Serpent Songs from Scarlet Imprint

I recently finished the Bibliotheque Rouge Digital edition of Serpent Songs from Scarlet Imprint, edited by Nicholaj de Mattos Frisvold.

The book is a collection of 15 essays on various themes having to do with what the author terms Traditional Craft.  This is not a book specifically on one theme.  Not specifically about witchcraft, or even limited to the practice of traditional magic, the collection includes some works of theory, polemics, and academic arguments, as well as a few essays which are more practical in scope.  As such, the book didn’t feel like a proper anthology which generally has a unifying theme or order, but more like a collection of disparate elements. Not that several of those elements weren’t amazing, but just that they all felt discrete.  It was similar in style to rambling through and reading different blogs linked to from each other.

All in all, I think it was rather a mixed bag, as such collections often are.  Not every subject covered or writing style will appeal to everyone. Though Scarlet Imprint does publish some very beautiful hand-bound hardbacks, I’m glad I have the kindle edition; I don’t think “Serpent Songs” will be something that I’m going to read multiple times. I took notes on a few of the essays, and a few of them made excellent bedtime reading.

I can’t really predict what other people are going to find inspiring and useful in the work, but my personal highlights were as follows:

Gemma Gary : “The Witches Cross”-  Gary’s essay on the Spirits of the night and of the liminal place of the witch mirrored many of my own thoughts and developments of our working group.  It contains an example of a working to attain congress with the spirits.  Gary’s writing is both clear and evocative.

Stuart Inman and Jane Sparkes: “A Gathering of Light and Shadows” – Some good thoughts on the egregore of craft traditions, genius loci and lining up the mythic landscape with the actual one are to be found here.  The style of both voices writing the essay could be distracting, but is quite natural, and the work is peppered through with personal stories and notes from their workings. In addition, Inman had this to say about the modern Hoodoo revival: “It became obvious that Hoodoo is not the rather pleasant new-age herbal magic portrayed in Stephanie Rose Bird’s Sticks, Stones, Roots and Bones, but a weapon, the only weapon of the unarmed and helpless, in a war fought over centuries.  To be more precise, it is many things, but if you ignore this aspect of Hoodoo, its use to dominate, jinx, hex or curse, you deliver an emasculated version of it that is reduced to the same new-age eclectic mess that every other magical system seems to end up as.”

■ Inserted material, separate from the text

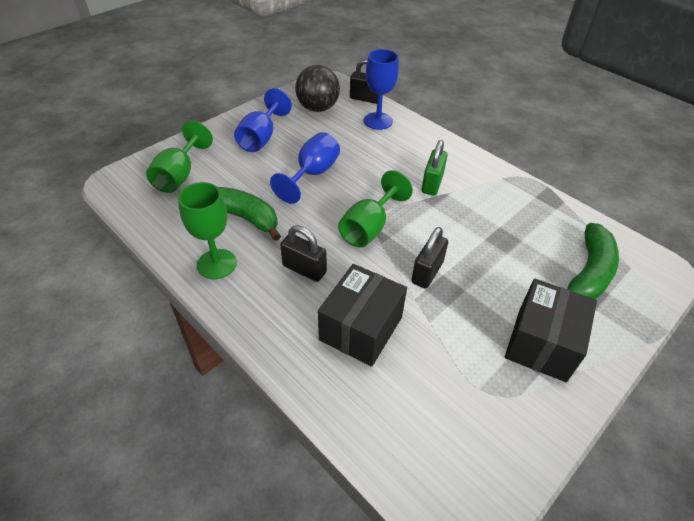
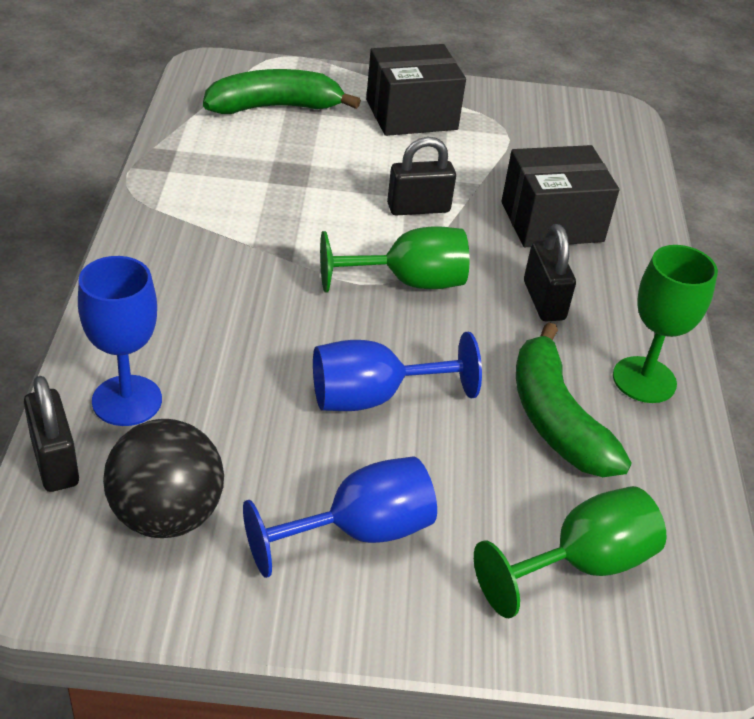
camera: 135 degrees left, 5 degrees down
green padlock [422,140,448,195] -> none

Xabier Bakaikoa Urbeltz: “But the House of my Father will Stand” – Urbeltz’s offering on the House in Basque tradition was, I think, quite stellar.  While it offers a fascinating look at the little known (to outsiders) practices of the Basques, it got me to think about and examine my practice and beliefs from a wholly new and different perspective.  I’m still thinking about the people who owned and loved our house before us and the role of hospitality and the hearth in Appalachia.

Richard Parkinson: “Exorcists, Conjurors and Cunning Men in Post-Reformation England”- I quite enjoyed this work on the links between clerical Catholic magic and the cunning folk of the early modern period.  The supposition that clerical exorcists became professional ghost layers, spirit trappers and protective magicians after they were removed from the church is fascinating.  It also provides a possible avenue of continuity of practice through time, and leads more credence to the idea that the church has a prominent place in our history as people reclaiming and inspired by the magic of the past.

Jesse Hathaway Diaz: “Passersby: Potential, Crossroads & Wayfaring on the Serpent’s Road” – Dealing with the practicalities of dual faith observance, Diaz’s essay provided new and fresh ideas for continuing our work with the Saints and their Reflections, or as he calls it the work of the Right and Left hand.  After so many years of practice and work and reading, it’s nice to come across a new voice.  I’ll be looking for more of Diaz’s work in the future.